A Life of Discipline
When Wiley first decided to throw his hat into the ring for sheriff, the department was doing the bare minimum. Most notably, it wasn’t taking care of its employees the way Wiley thought they should.
“It was one of the lowest paid operations in the state that didn’t offer any overtime pay, no uniform allowances, and no retirement plans,” Wiley said. “It was tough at first, but I had a lot of good ideas. I knew I wanted to work in the schools with the young people to get a handle on the drug problems.”
It all started when Wiley placed deputies in schools and created educational programs to teach kids about the dangers of drug use. They even introduced kids to ammo, grenades and dynamite so they would know what they are and that they shouldn’t mess with them.
It was a novel approach to a rapidly growing problem. First illustrated by his roping schools, Wiley enjoyed teaching people new things and improving efficiency any chance he got.
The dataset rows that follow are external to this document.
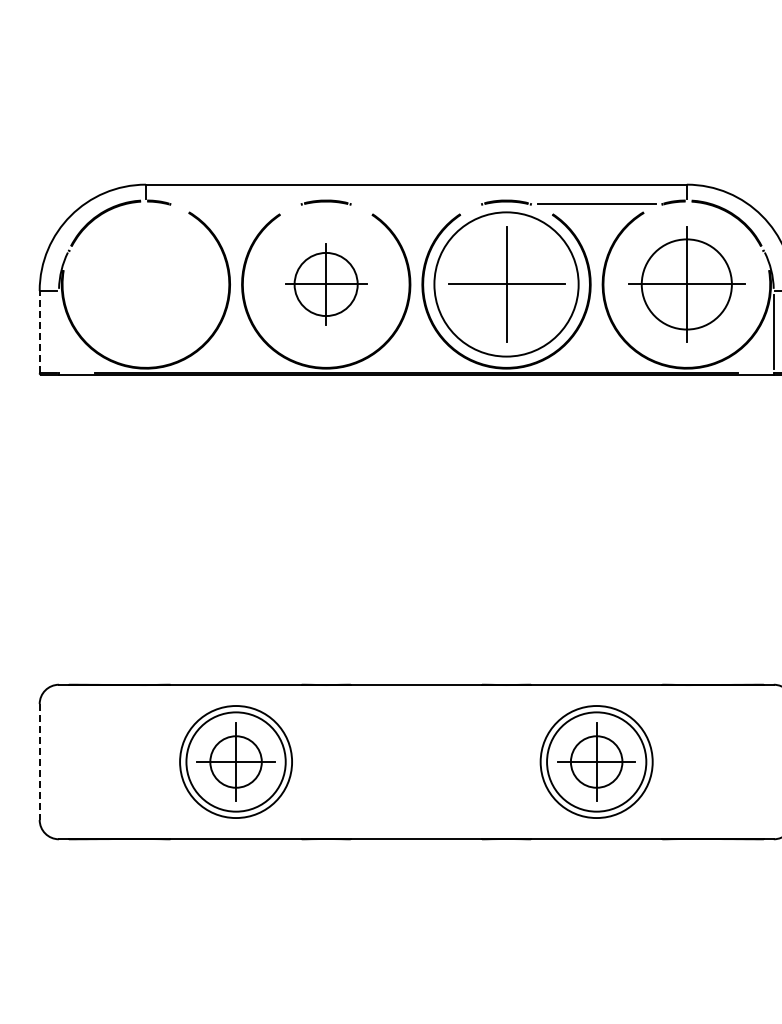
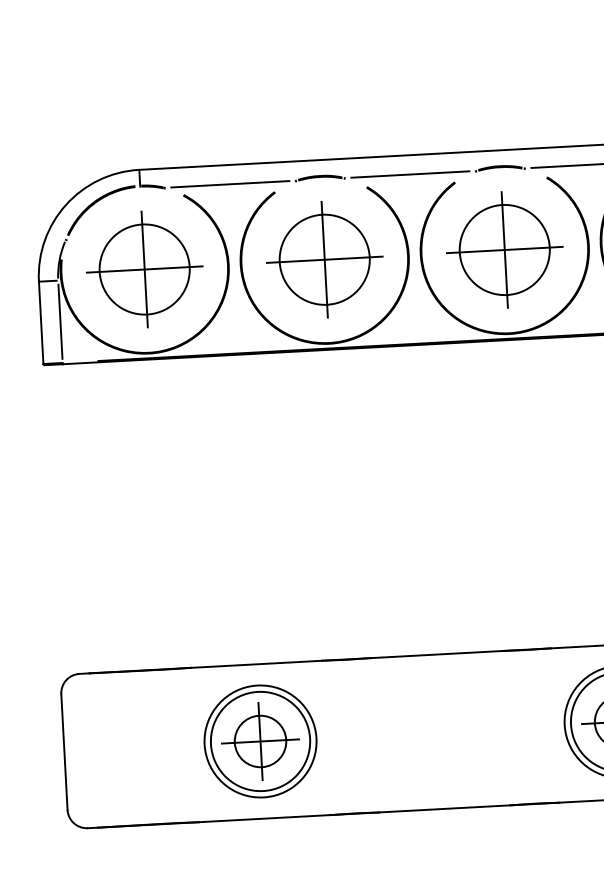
line: (235, 204) -> (229, 184), added
line: (416, 204) -> (410, 175), added
part: (145, 284) -> (144, 269), added
part: (325, 284) -> (324, 259), size x1.43
circle: (506, 284) -> (504, 250), size x0.62
line: (39, 331) -> (40, 322), dashed -> solid
line: (59, 332) -> (60, 322), added
line: (39, 762) -> (64, 752), dashed -> solid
“Lots of people copied our school educational programs,” Wiley said. “I also developed a jailer training program that was recognized by the Department of Justice. I went to several jail training programs, and their trainers had never worked in jails. I didn’t like that, so my staff and I developed our own program.”
It shouldn’t be surprising that Wiley made his way inside the jail houses and left his mark there as well. He helped remodel some and build a brand new one. In 1987, his work in the county was commemorated in Visalia when the jail was named the Bob Wiley Detention Facility.
Wiley’s time as a sheriff is a testament to his upbringing. The order and efficiency he instilled in his department kept the cogs running smoothly for a long, effective career.
“My mom was real particular about not abusing people; not making fun of anyone for any reason and not making snide remarks,” Wiley said. “There’s a lot of people that make a habit out of pushing people around and whenever I found out about that, I put a stop to it.”
Over his career, Wiley implemented two narcotic units in his department, solved multiple homicide cases, found lost children and was one of the first to have a K-9 unit. By his retirement in 1991, Wiley was the senior officer of the 58 county sheriffs in California.

A Cowboy at Heart
Getting back to his cowboy boots and roots, Wiley and his wife traveled the country following the NSPRA schedule for a few years. Even competing in Canada at one point.
“At the time, I didn’t have a great horse to rope on, they had gotten really scarce and thus very expensive,” Wiley said.
Dabbling in roping schools for a few more years helped Wiley pass the time before the turn of the century. By then, roping and riding was becoming increasingly difficult.
“The last time I roped was in 2003 and it hurt to come out of the box and to get off,” Wiley said. “I got crippled in the hips and it made it hard to move the way I needed to for calf roping.”
Even though Wiley officially hung his hat up from roping and teaching almost 20 years ago, rodeo is never far from his mind.
“I was lucky that I won quite a bit of money roping,” Wiley said. “I had a good life, and I was young and sound when I needed to be.”